Common issues you must design for:
- Retries: same run_id may have multiple attempts; tool calls can be retried with the same idempotency key.
- Out-of-order delivery: tool events can arrive before run_started due to buffering.
- Schema evolution: new tools and new models add fields frequently.
- PII/regulated data: prompts may contain customer financial details; raw prompts must not land in analytics without redaction.
Your Task
Design a complete pipeline + data model to track AI Agent usage, credit consumption, and error rates.

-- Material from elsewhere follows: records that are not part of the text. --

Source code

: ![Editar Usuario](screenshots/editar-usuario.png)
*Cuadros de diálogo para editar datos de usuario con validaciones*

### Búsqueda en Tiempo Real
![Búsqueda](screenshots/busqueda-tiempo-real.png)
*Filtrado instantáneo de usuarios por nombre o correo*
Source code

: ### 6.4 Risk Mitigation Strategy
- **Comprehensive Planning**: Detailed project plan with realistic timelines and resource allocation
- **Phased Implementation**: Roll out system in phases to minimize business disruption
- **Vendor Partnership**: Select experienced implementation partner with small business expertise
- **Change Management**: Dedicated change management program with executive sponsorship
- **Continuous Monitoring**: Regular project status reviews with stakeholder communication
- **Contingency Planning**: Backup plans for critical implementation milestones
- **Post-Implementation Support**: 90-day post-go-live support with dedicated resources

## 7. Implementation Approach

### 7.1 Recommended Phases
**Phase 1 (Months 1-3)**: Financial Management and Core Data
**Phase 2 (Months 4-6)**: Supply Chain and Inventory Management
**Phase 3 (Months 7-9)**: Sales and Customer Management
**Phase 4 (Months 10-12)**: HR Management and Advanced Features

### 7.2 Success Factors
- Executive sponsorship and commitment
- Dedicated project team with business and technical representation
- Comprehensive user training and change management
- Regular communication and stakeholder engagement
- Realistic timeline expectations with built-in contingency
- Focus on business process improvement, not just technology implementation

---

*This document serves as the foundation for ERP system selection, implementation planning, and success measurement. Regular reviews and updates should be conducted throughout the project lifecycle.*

Your design must support both near-real-time monitoring and billing-grade accuracy.
Functional Requirements
- Canonical event model for agent usage that supports lifecycle, attempts, tool calls, token usage, and errors.
- Credit accounting model that ties credit charges/refunds to a run and prevents double billing.
- Error-rate analytics by tool, model, customer tier, and agent workflow, with drill-down to run/attempt.
- Late-arriving and out-of-order events: correct aggregates when events arrive up to 7 days late.
- Idempotent ingestion: duplicates must not inflate usage or credits.
- Support backfills for historical reprocessing (e.g., model pricing change, bug fix in token accounting).
Non-Functional Requirements
- Auditability: finance can trace an invoice line item back to the raw events and ledger entries.
- Data privacy: do not store raw prompts; store hashes/metadata only; enforce least privilege.
- High availability: pipeline should tolerate a Kafka broker outage and a streaming job restart without data loss.
- Cost control: keep incremental platform spend under $40K/month.
Constraints
- Cloud: AWS. Warehouse: Snowflake (already used by Finance).
- Existing tools: Kafka (MSK), Airflow 2.x, dbt, S3.
- Team: 5 data engineers; strong SQL/dbt skills, moderate Spark experience.
- Compliance: SOC2; prompts and tool payloads may contain sensitive financial info.
Deliverables (What the interviewer expects)
- A proposed warehouse schema (facts/dimensions) with keys, grain, and example columns.
- How you’ll compute:
- credits consumed per run/day/customer
- error rates (by tool/model/workflow)
- token usage and cost attribution
- How you’ll handle deduplication, retries, late events, and backfills.
- Monitoring, alerting, and failure recovery strategies.